As shown in fig. 1, the present application provides an inertial sensor ground simulation test system, which includes a simulation mass block 1, a simulation electrode cage 2 and a high-precision adjusting table 11, wherein: the simulation mass block 1 is arranged in the center of the interior of the simulation electrode cage 2; the simulation electrode cage 2 is arranged on the high-precision adjusting table 11; the front end of the simulation electrode cage 2 is provided with a measuring circuit 6, the top end is provided with a vacuum device 5, and the rear end is provided with an angle measuring device.

Specifically, the ground simulation test system for the inertial sensor is mainly used for testing the horizontal and axial functions and performances of the inertial sensor, and can provide a ground suspension measurement platform for various research experiments of the inertial sensor. The analog mass block 1 is manufactured by adopting a special process, and has similar surface metal materials and the same machining precision as the actual structure of the inertial sensor; the simulation electrode cage 2 is mainly used for simulating the surface material characteristics of an inertial sensor, integrates a detection voltage injection electrode and a mass block control electrode in the horizontal axial direction, and simultaneously designs a special channel for laser interferometry verification. The high-precision adjusting table 11 is mainly used for adjusting acceleration, and can realize closed-loop adjustment and measurement of a tiny inclination angle. The measuring circuit 6 is mainly used for measuring the change of the displacement of the analog mass block 1, the vacuum device 5 is mainly used for maintaining the vacuum inside the electrode 4 cage under the ground condition, noise caused by high-voltage discharge and excessive gas damping is avoided, the angle measuring device is mainly used for measuring the inclination angle of the high-precision adjusting table 11, and in order to utilize the gravity component along the table surface direction to measure, calibrate and the like of the inertial sensor in the ground test process.

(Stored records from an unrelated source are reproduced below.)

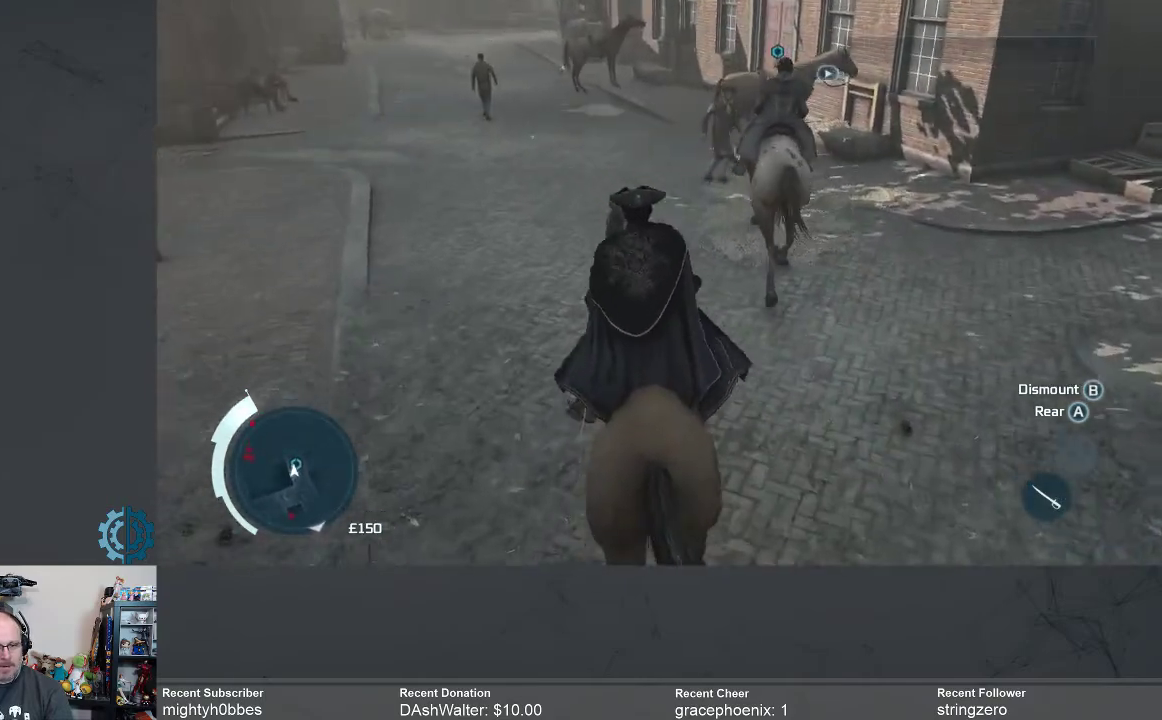
{"buttons": [], "left_stick": "up-left", "right_stick": "center", "events": [[67, "right_stick", "up"], [233, "right_stick", "center"]]}
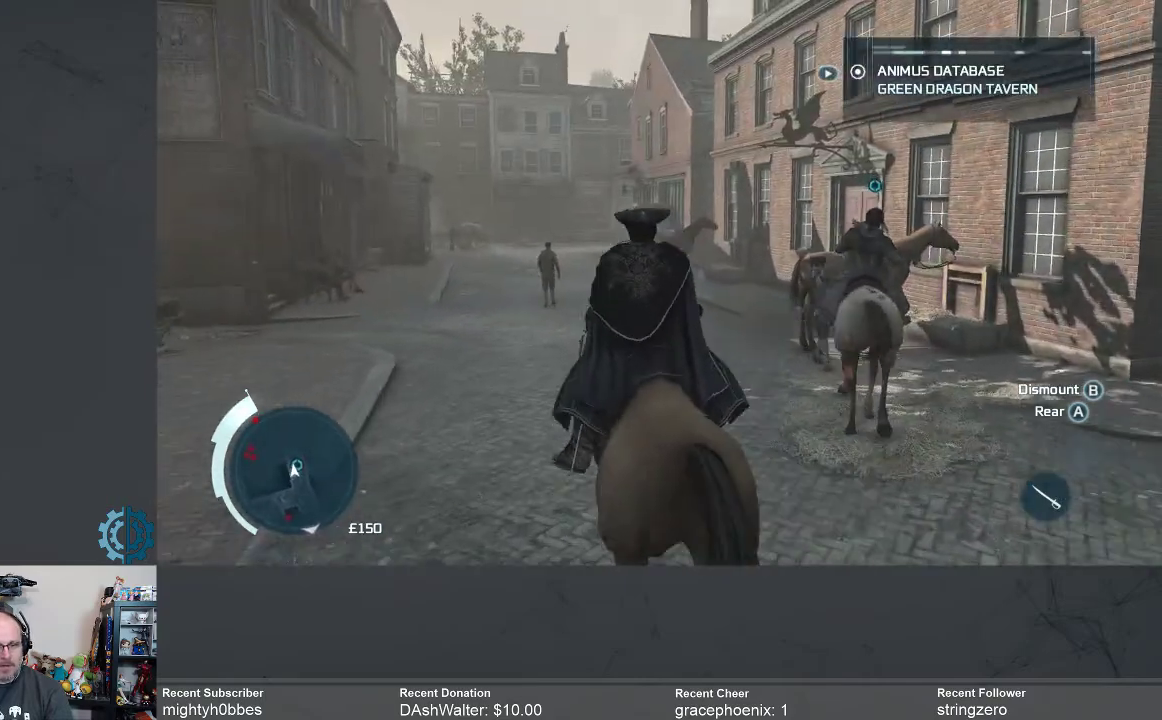
{"buttons": [], "left_stick": "up", "right_stick": "center", "events": [[100, "left_stick", "up"], [167, "right_stick", "down-right"], [333, "right_stick", "center"]]}
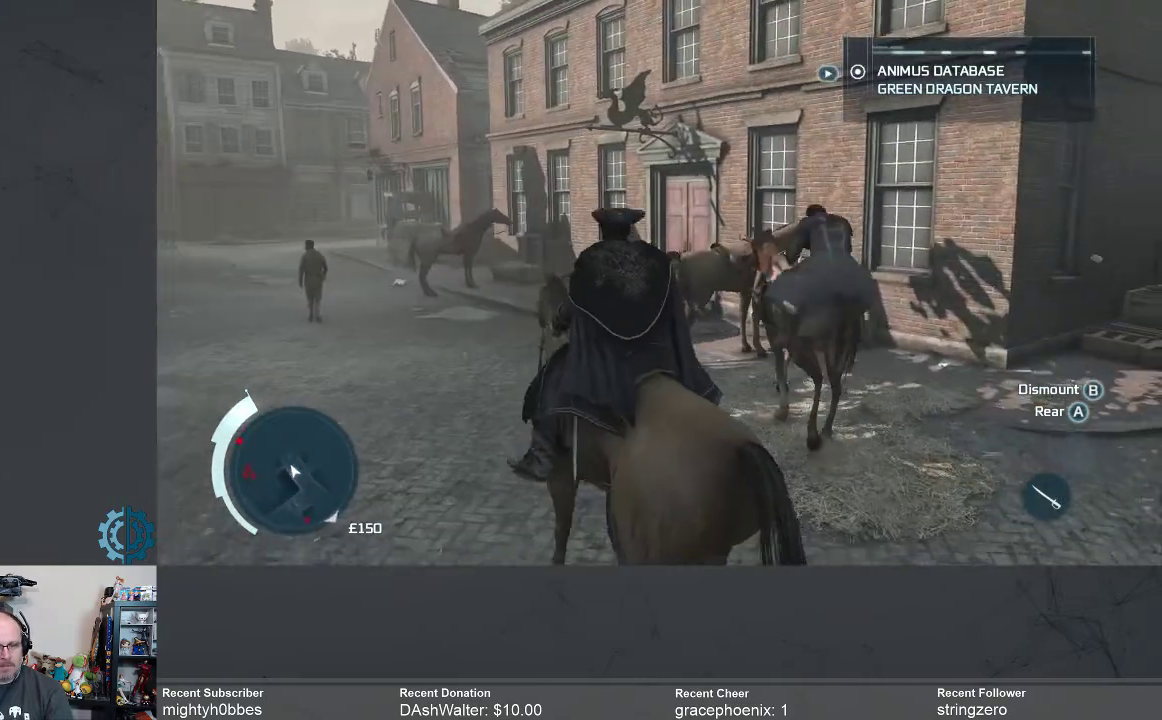
{"buttons": [], "left_stick": "up-right", "right_stick": "right", "events": [[133, "right_stick", "down"], [300, "right_stick", "center"], [433, "right_stick", "right"], [467, "left_stick", "up-right"]]}
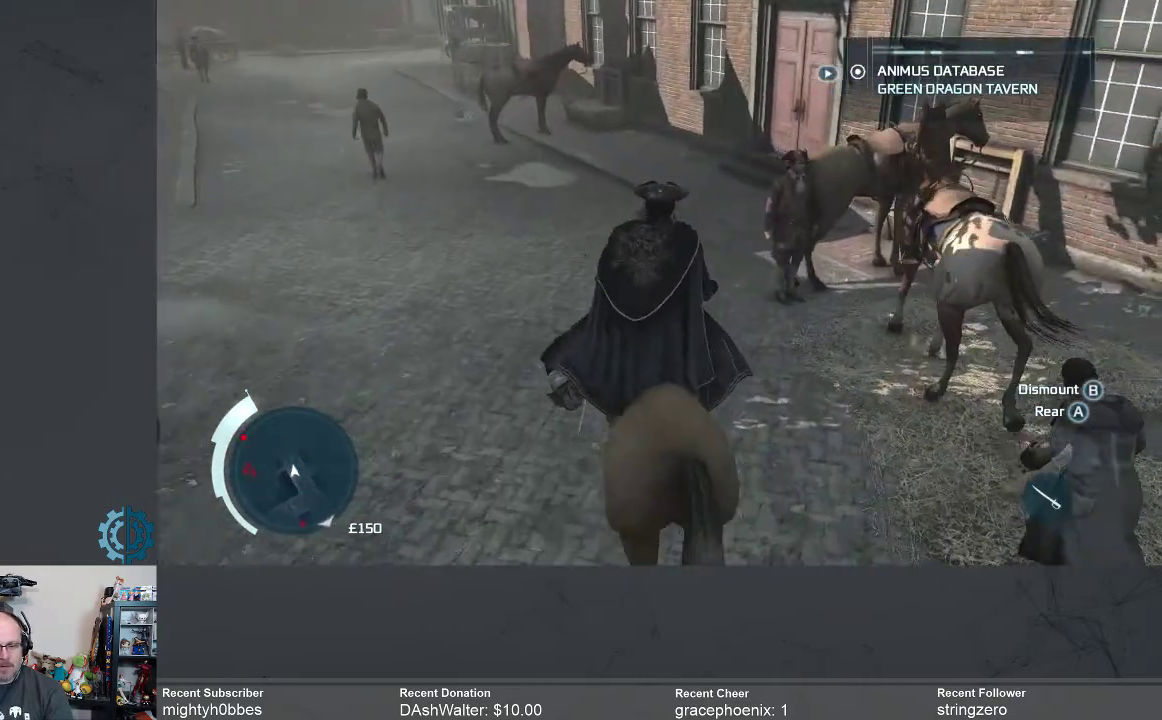
{"buttons": [], "left_stick": "center", "right_stick": "center", "events": [[67, "right_stick", "center"], [200, "B", "down"], [200, "left_stick", "center"], [300, "B", "up"]]}
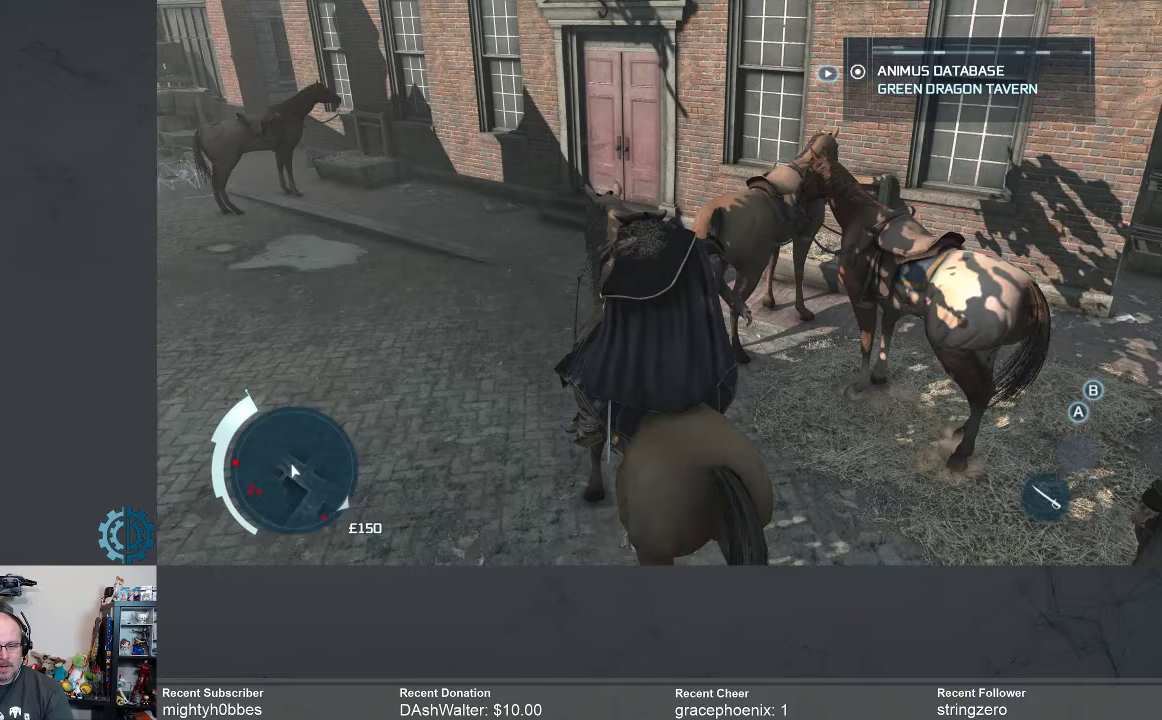
{"buttons": [], "left_stick": "center", "right_stick": "center", "events": []}
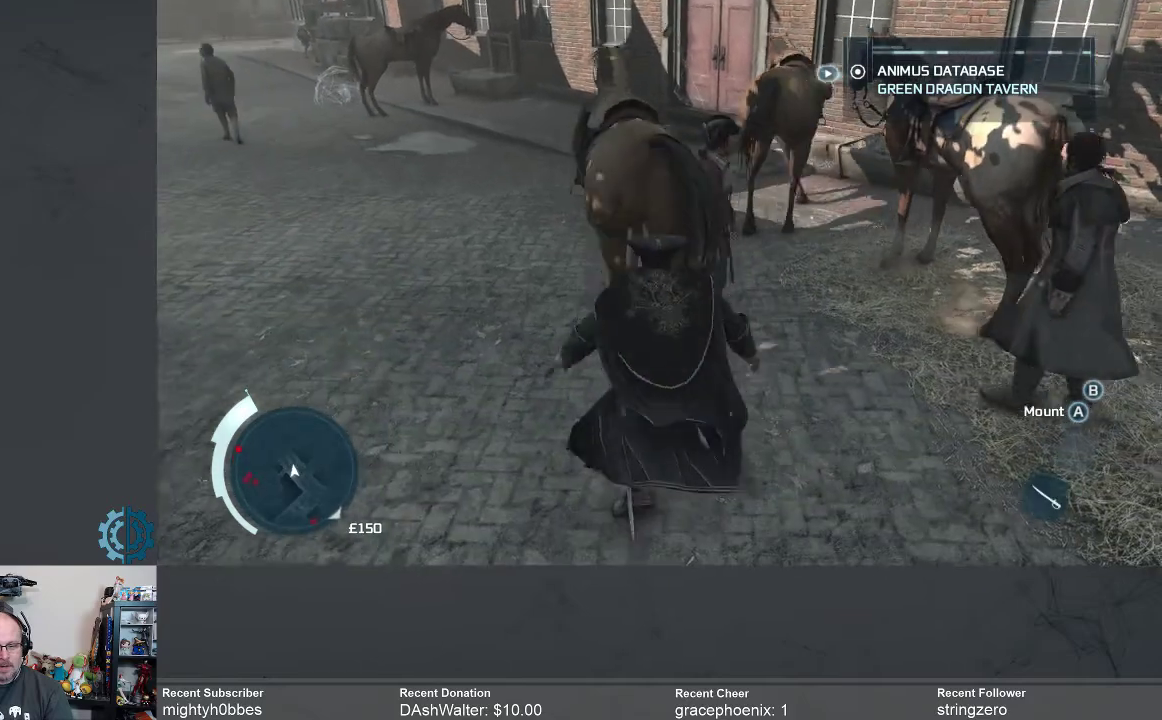
{"buttons": [], "left_stick": "up-right", "right_stick": "center", "events": [[267, "right_stick", "right"], [433, "right_stick", "center"], [467, "left_stick", "up-right"]]}
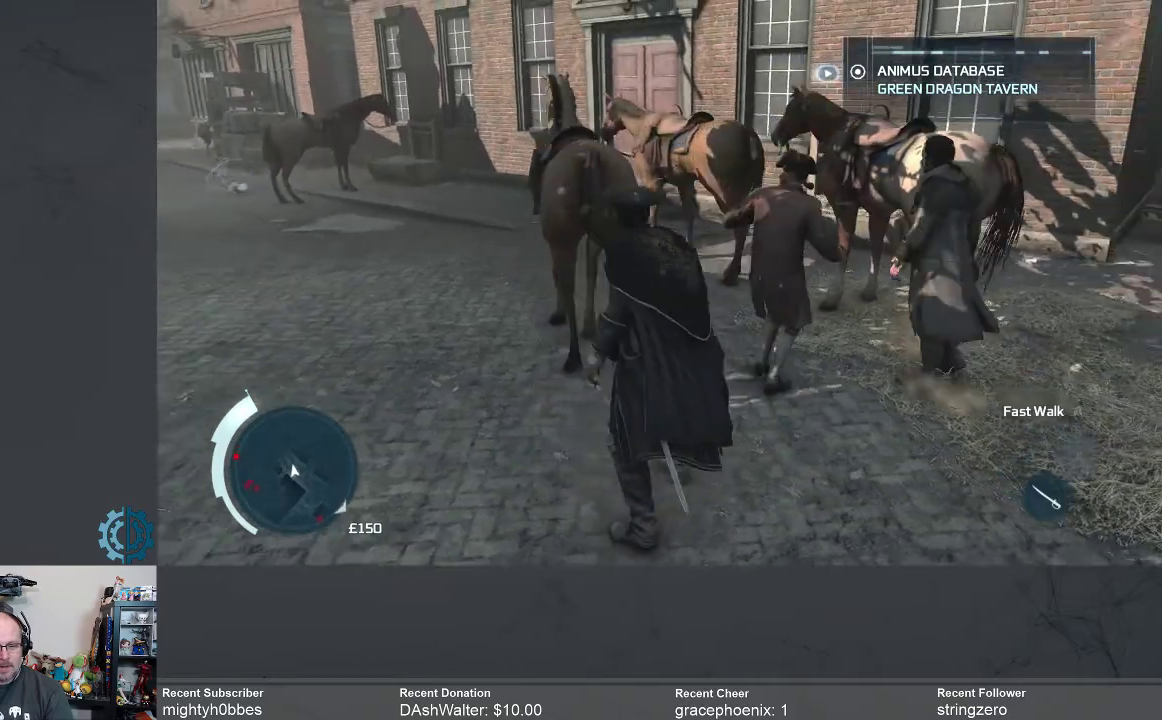
{"buttons": [], "left_stick": "up-right", "right_stick": "center", "events": []}
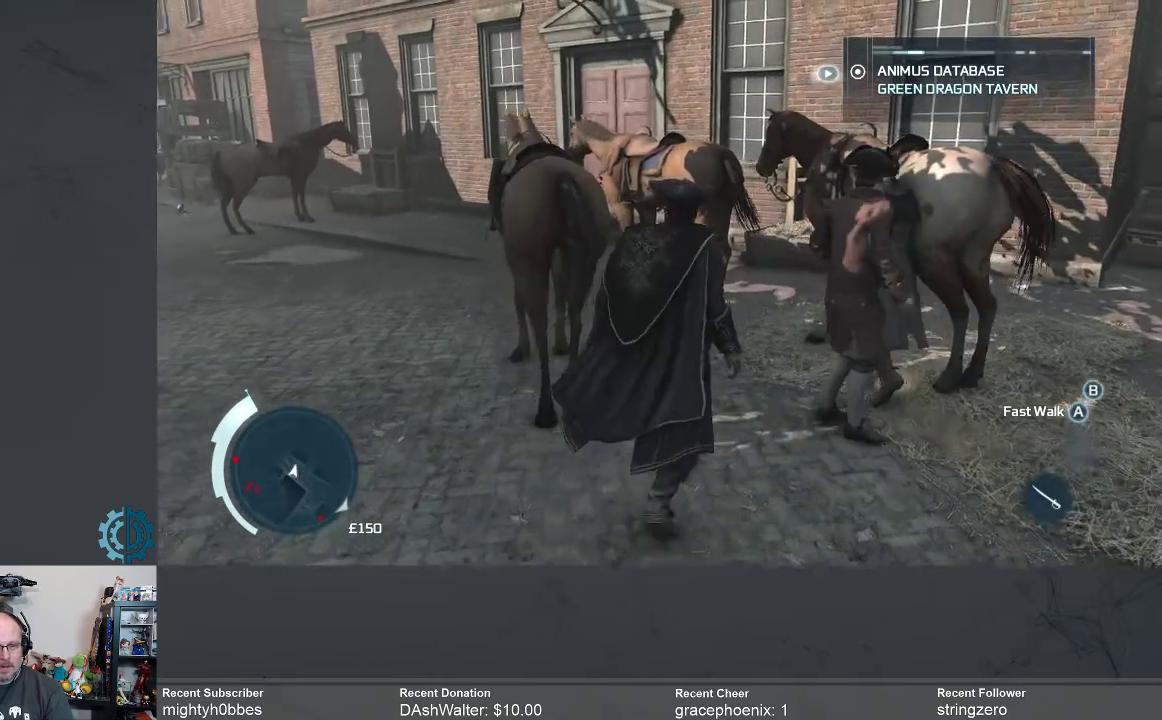
{"buttons": [], "left_stick": "center", "right_stick": "down", "events": [[67, "right_stick", "right"], [267, "left_stick", "center"], [300, "right_stick", "center"], [500, "right_stick", "down"]]}
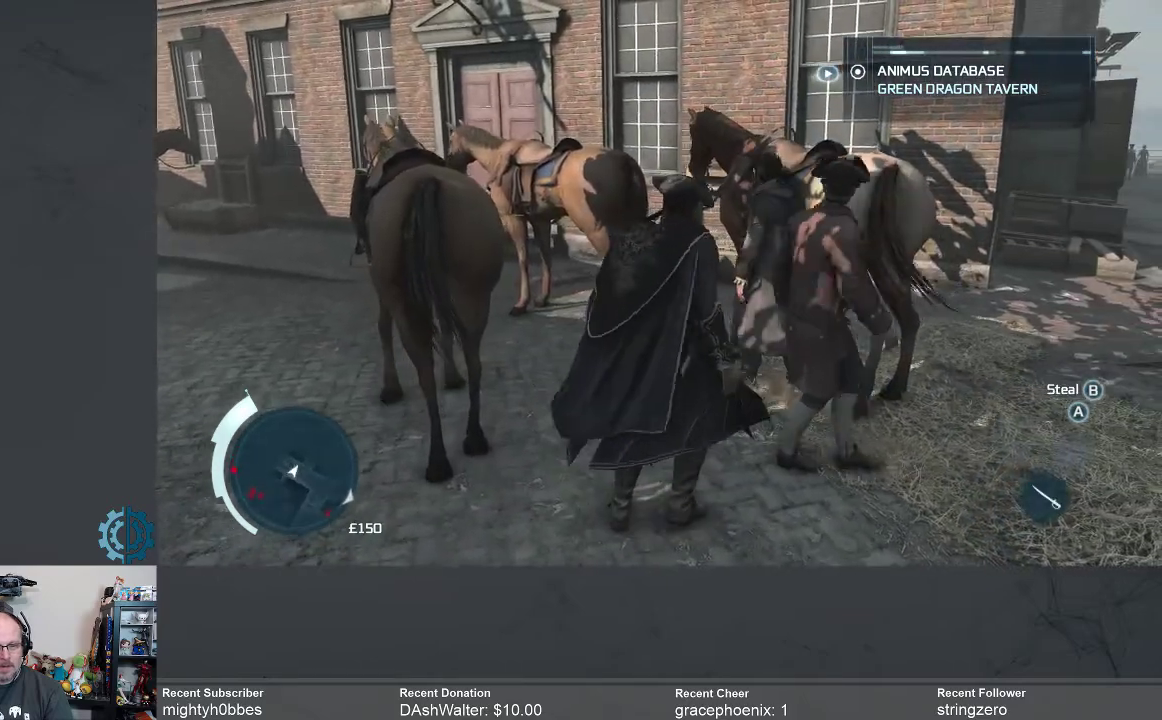
{"buttons": [], "left_stick": "center", "right_stick": "center", "events": [[267, "right_stick", "center"]]}
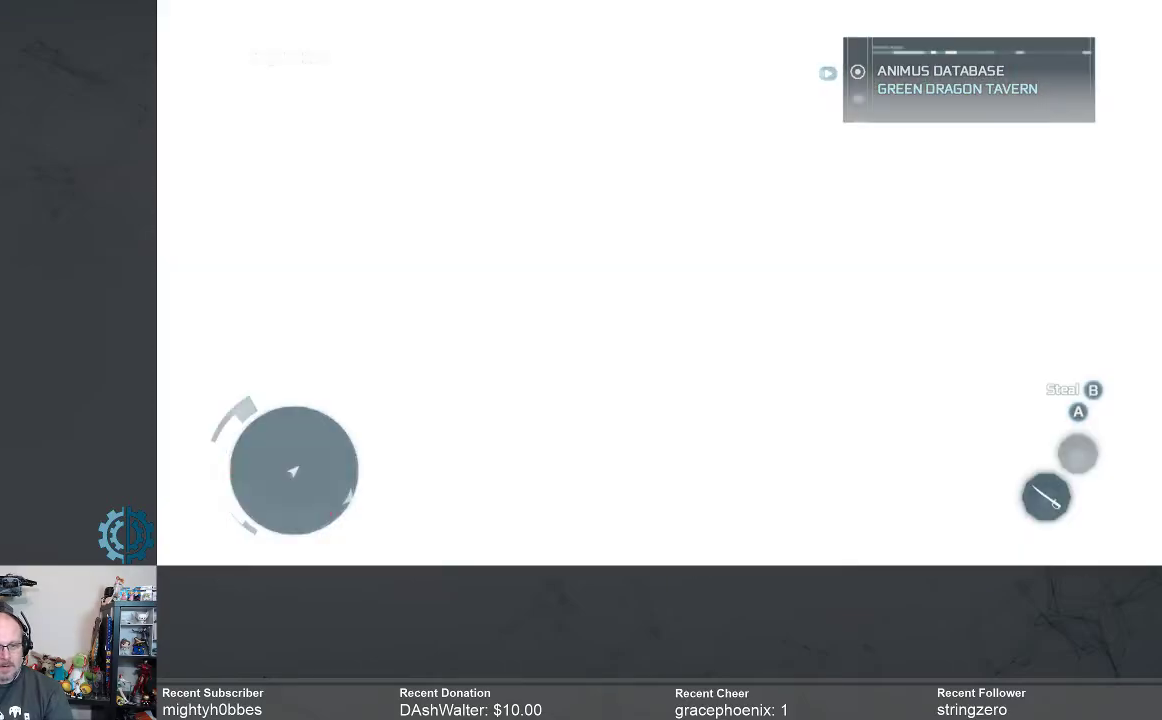
{"buttons": [], "left_stick": "center", "right_stick": "center", "events": []}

Further, the material of the analog mass block 1 is engineering plastic, and the surface of the analog mass block is plated with a metal material. The simulation mass block 1 is preferably a cubic test mass block made of engineering plastic materials, then a metal material is plated on the surface of the test mass block by adopting methods such as vapor deposition or electroplating, so that a surface metallized test mass block simulator is formed, the test mass block simulator can also be manufactured into a hollow form according to actual requirements, the side length of the simulation mass block 1 is 40-60mm, the mass is 20-200g, the surface roughness is below 1um, and due to the light mass and large volume, the test mass block simulator can be suspended in the center of an electrode cage under the action of a polar plate high voltage of less than 1500V when the distance between electrodes 4 is proper, so that the ground suspension voltage is greatly reduced. In addition, the linear expansion coefficient of the engineering plastic of the analog mass block 1 is in the order of 10 < -5 >/DEG C, if the ambient temperature is controlled within +/-0.1 ℃ in the test, the change of the size of the mass block caused by the temperature is only in the order of 100nm, and compared with the electrode spacing of more than 100 mu m, the error caused by the test in the ground test experiment is negligible, so that the measurement precision is improved.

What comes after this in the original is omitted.